Enhancing Delta Compression in LLMs via SVD-based Quantization Error Minimization
Boya Xiong, Shuo Wang, Weifeng Ge, Guanhua Chen, Yun Chen · Jun 5, 2025 · Citations: 0
Abstract
Supervised Fine-Tuning (SFT) empowers Large Language Models (LLMs) with exceptional performance on specialized tasks, but it yields dense, high-dimensional delta parameters that pose severe storage and distribution challenges. Singular Value Decomposition (SVD)-based compression offers a compact representation for such delta parameters, but existing methods adopt heuristic quantization without clarifying underlying mechanisms, leading to poor generalizability.
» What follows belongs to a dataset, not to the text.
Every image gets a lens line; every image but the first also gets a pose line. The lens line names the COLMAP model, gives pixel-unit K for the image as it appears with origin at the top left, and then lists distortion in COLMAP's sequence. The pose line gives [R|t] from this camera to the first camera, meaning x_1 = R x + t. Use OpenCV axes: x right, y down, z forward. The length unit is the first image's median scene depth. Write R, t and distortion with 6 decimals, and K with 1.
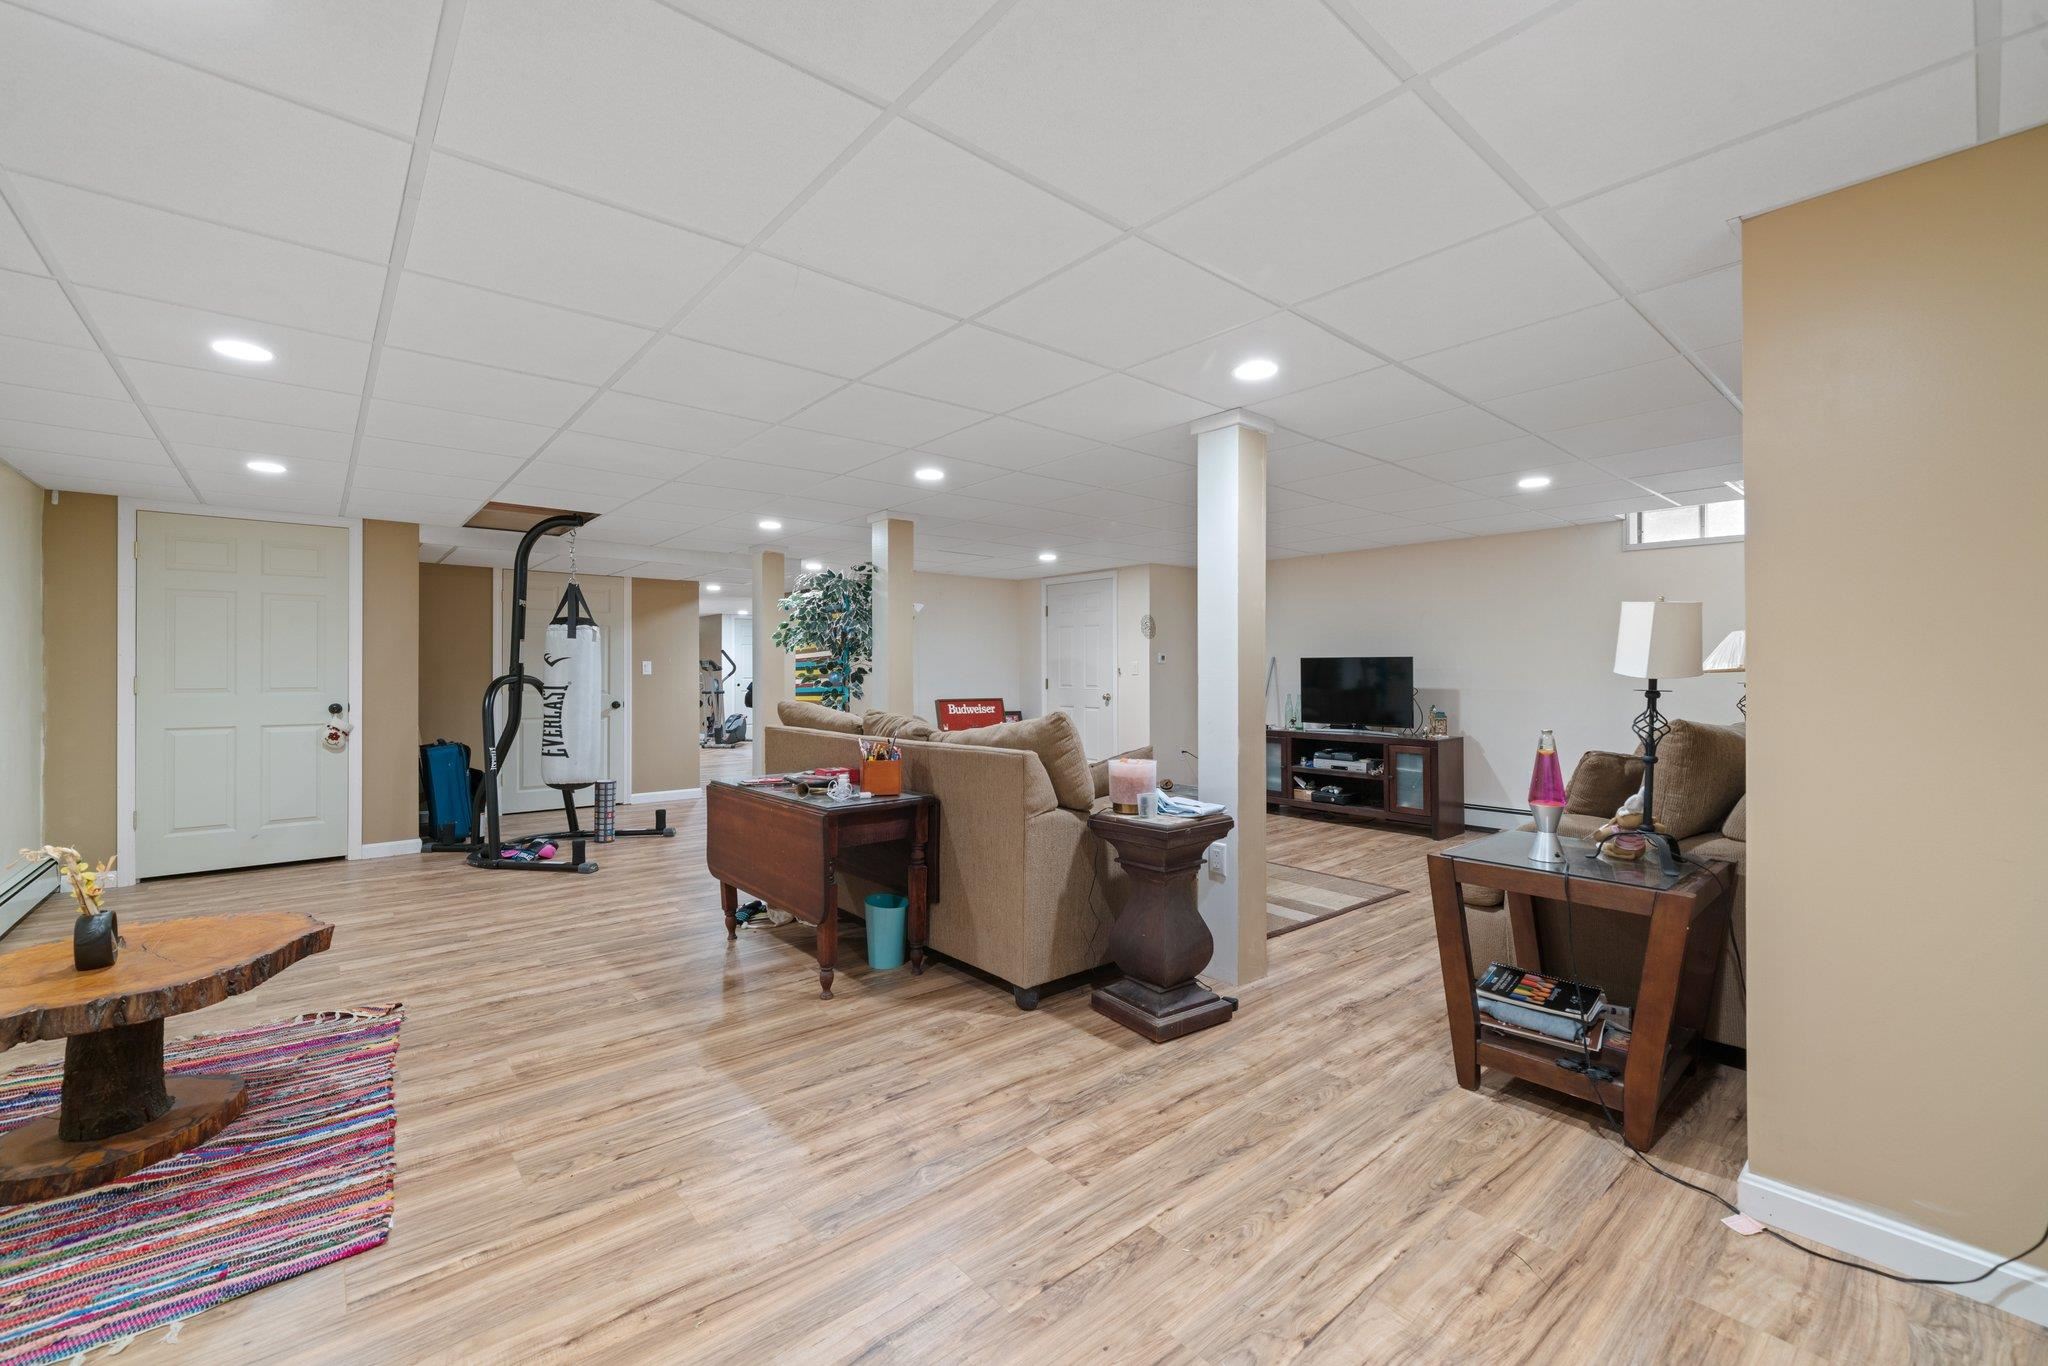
lens RADIAL K [[832.1, 0, 1020.1], [0, 832.1, 675.5], [0, 0, 1]] dist [0.000044, 0.000000]
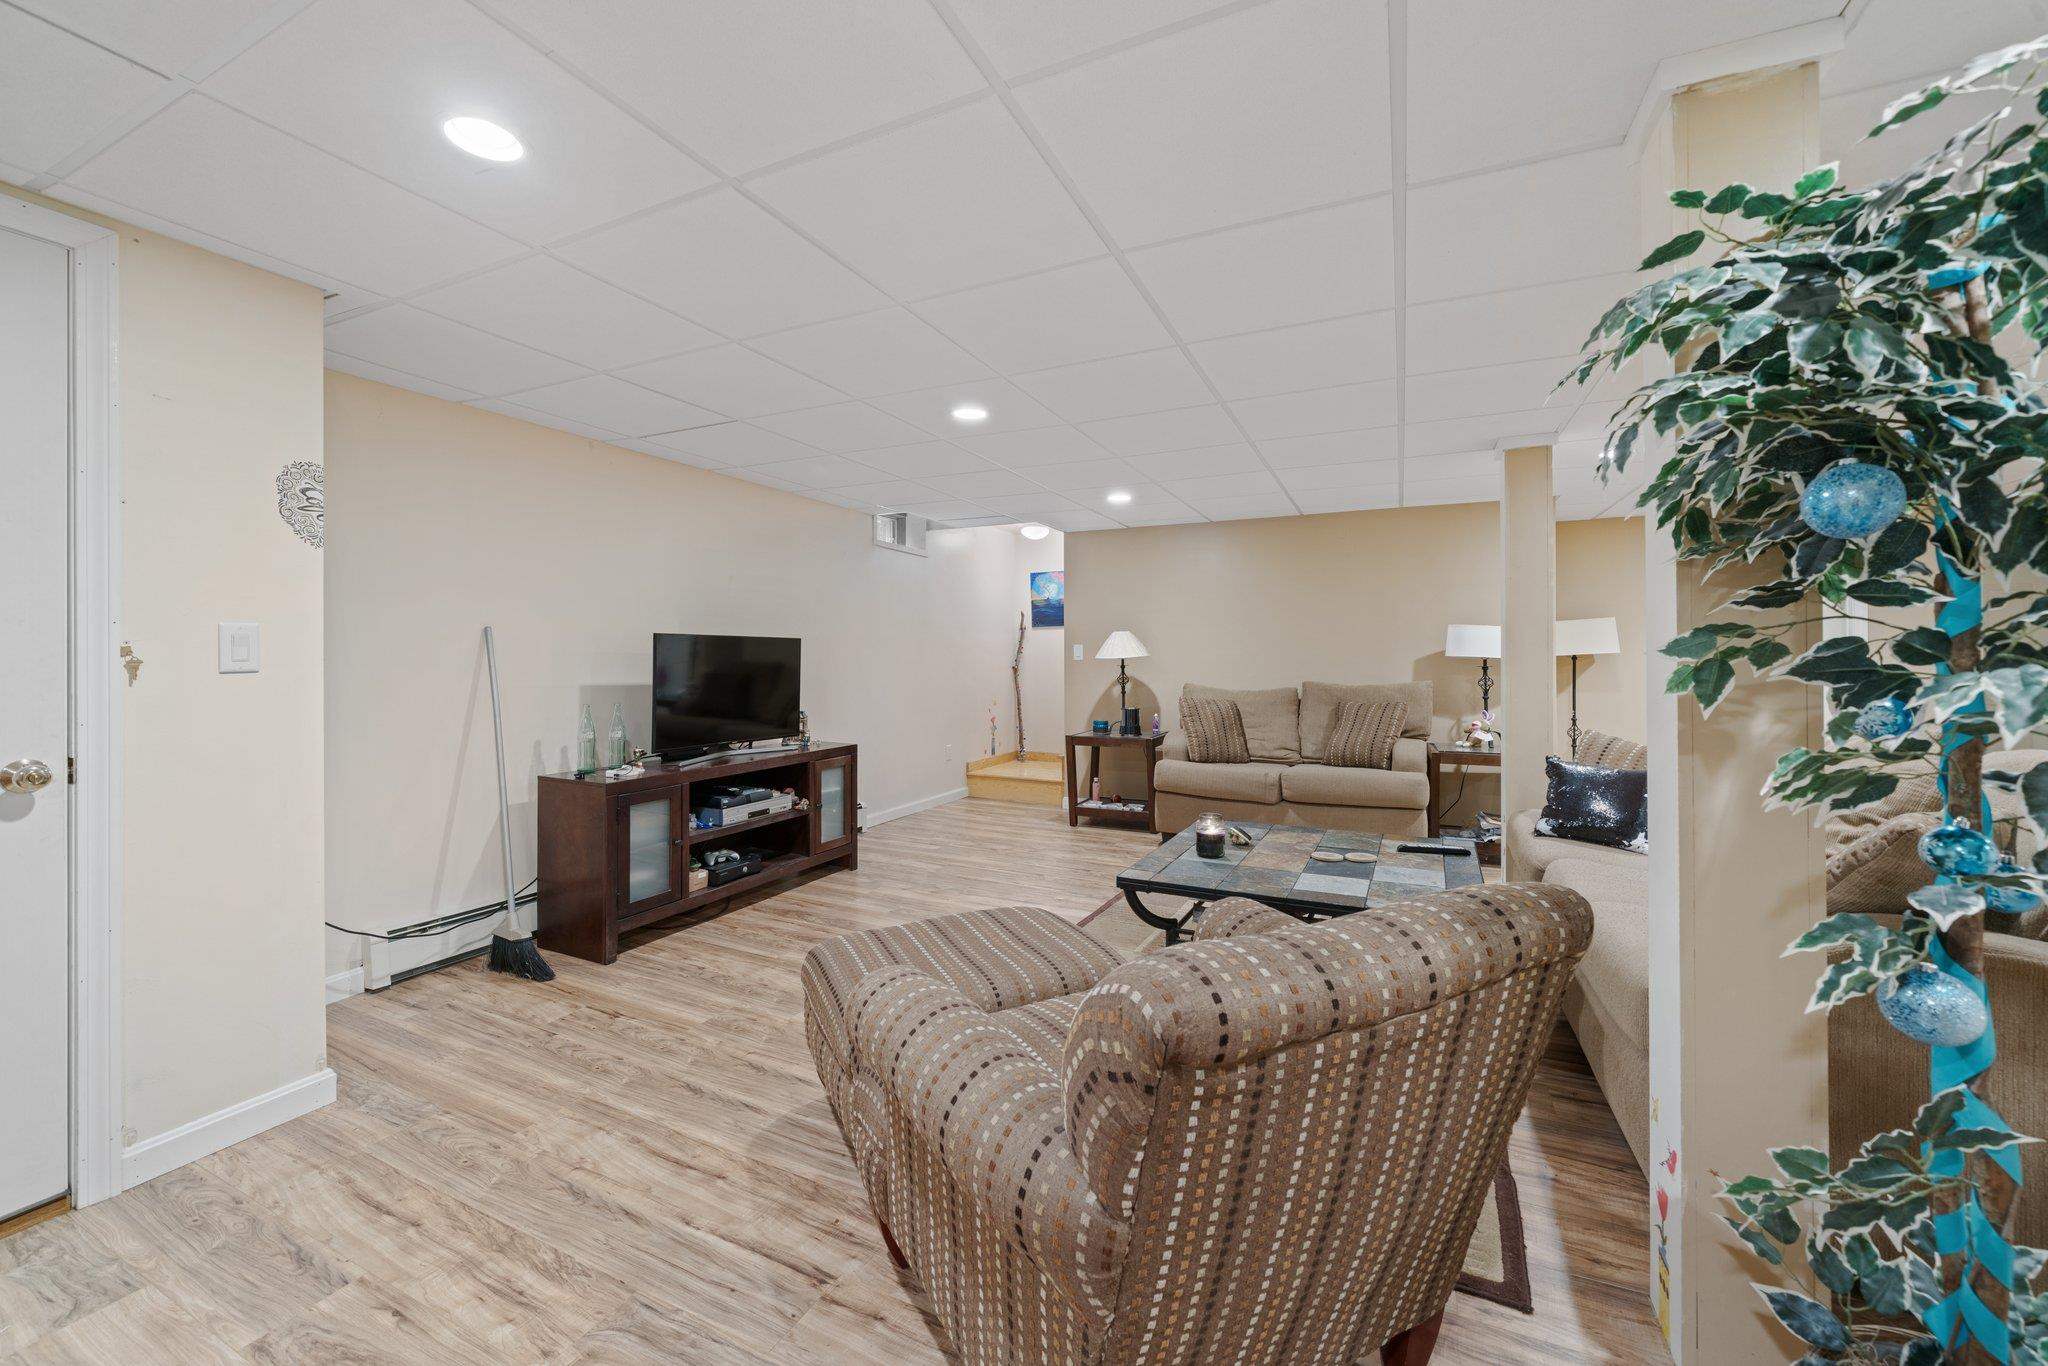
lens RADIAL K [[807.5, 0, 1018.6], [0, 807.5, 662.8], [0, 0, 1]] dist [0.008440, 0.001725]
pose [[-0.407093, -0.009855, 0.913334, -0.230839], [0.003766, 0.999915, 0.012468, -0.004530], [-0.913379, 0.008515, -0.407021, 1.083743]]
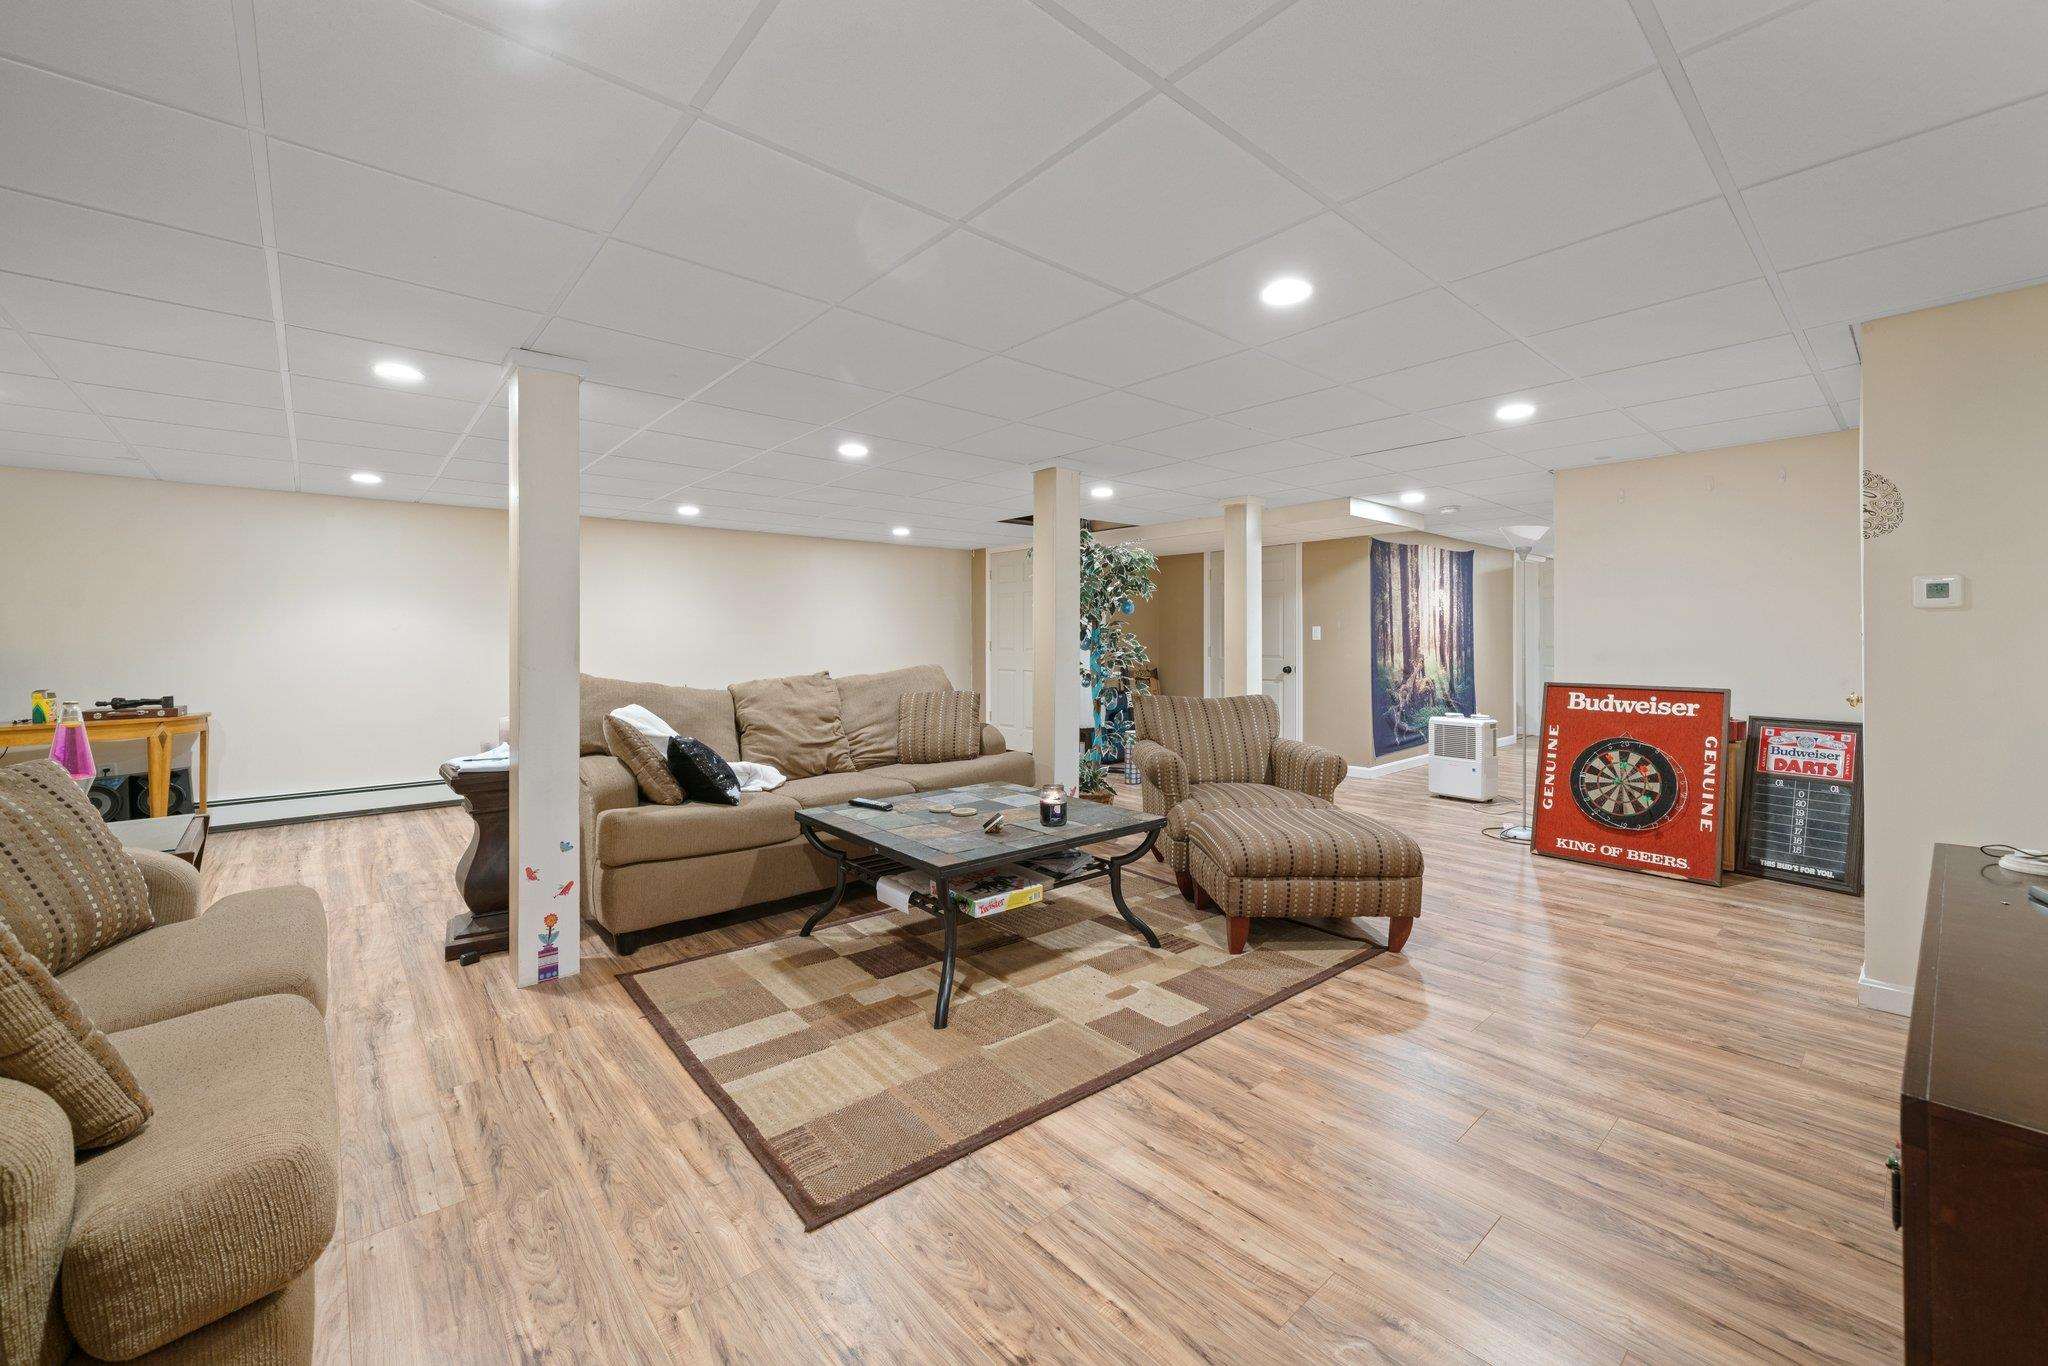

In this work, we propose PrinMix, a rigorous SVD-based framework that models quantization as an optimization problem, grounding the design in mathematical mechanisms. We first theoretically derive quantization error and identify a key singular-value-dominated scaling mechanism, which mathematically proves the necessity of mix-precision quantization. We then model the quantization scheme as a 0/1 Integer Linear Programming (ILP) problem, which yields optimal bit-budget-constrained solutions without empirical assumptions. Furthermore, PrinMix integrates a Reconstruction Target Correction (RTC) method to compensate for errors from the $\mathbf{V}$-then-$\mathbf{U}$ sequential quantization process. Extensive experiments confirm PrinMix performs well: for 7B LLMs, PrinMix outperforms SOTA Delta-CoMe on challenging benchmarks by 22.3% on AIME2024 and 6.1% on GQA.